After that we met whenever our schedules could be squeezed to match—five minutes in the lobby of the graduate school building, twenty minutes in the cafeteria, an hour in the evening in a restaurant near the school for something quick to eat. Or just sitting in the library doing work. With Howie I felt freer than with other boys; perhaps it was because I felt sparks of attraction immediately and trusted them, or just that I felt compatible with him. Although from different backgrounds, we could talk for hours, exchange views, or be quiet and just read and do our work together. I took him to a Persi
an restaurant. He bought a bunch of roses for me from a vendor who wandered in, taking my mind to Pari and Majid.
After dinner near the New School one night, I spent the night with him in his apartment. Although the apartment was small, it had the luxury of abundant light pouring in. Shelves around the rooms were filled with books and records.
In the morning, when we had to go to our different appointments, parting was difficult for both of us.
Then everything between us moved quickly.
“I want to introduce you to my parents,” he said after he proposed marriage in a candlelit restaurant and I said yes without pause. “Don’t worry, there’s nothing they can say or do that would have any effect on us.”
Howie and I drove to his parents’ apartment in Yonkers.
“How can a Jew and a Muslim mingle?” Howie’s mother, Gussie, asked.

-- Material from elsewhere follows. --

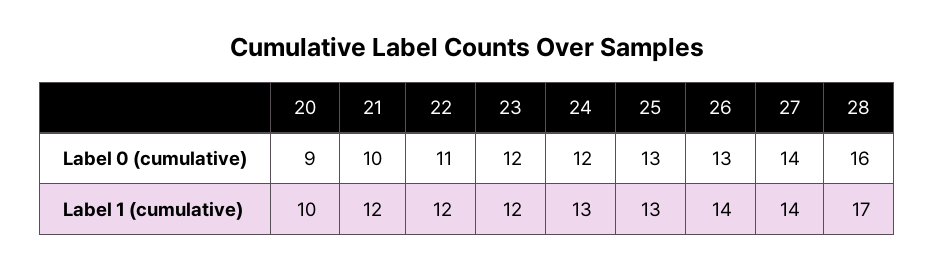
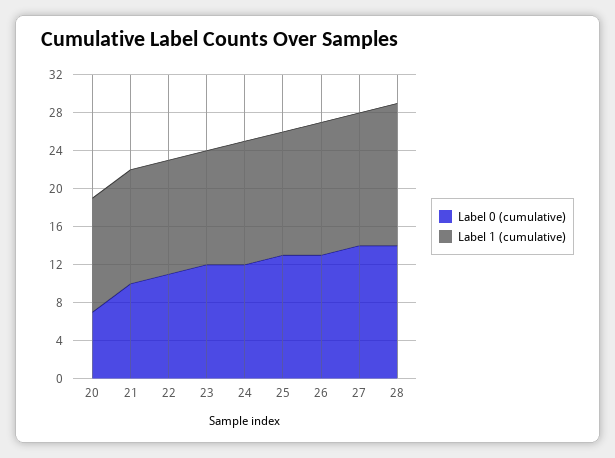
Label 0 (cumulative), 20: 9 -> 7
Label 0 (cumulative), 28: 16 -> 14
Label 1 (cumulative), 20: 10 -> 12
Label 1 (cumulative), 28: 17 -> 15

I looked at the plates of roast beef, potato pancakes, and coleslaw and tried to think of an answer to the question.
“I’m not sentimental about religion, you know that,” Howie said to his mother.
“Aren’t you going to miss home and want to take our son there, too?” Irving, Howie’s father, asked me. “He has no place in your country.”
“I don’t plan to live there,” I said shyly.
“I know the Shah is friendly with Israel but Jews are just a small minority there.”
“In Iran Jews are respected. They have prestigious jobs; some of them are close to the Shah,” Howie said.
We left quickly after dessert.
“Are you upset?” I asked Howie as we drove home.
“What?”
“About us?”
“Of course not. I love my parents but I don’t share their values.” He put his arm around me to reassure me.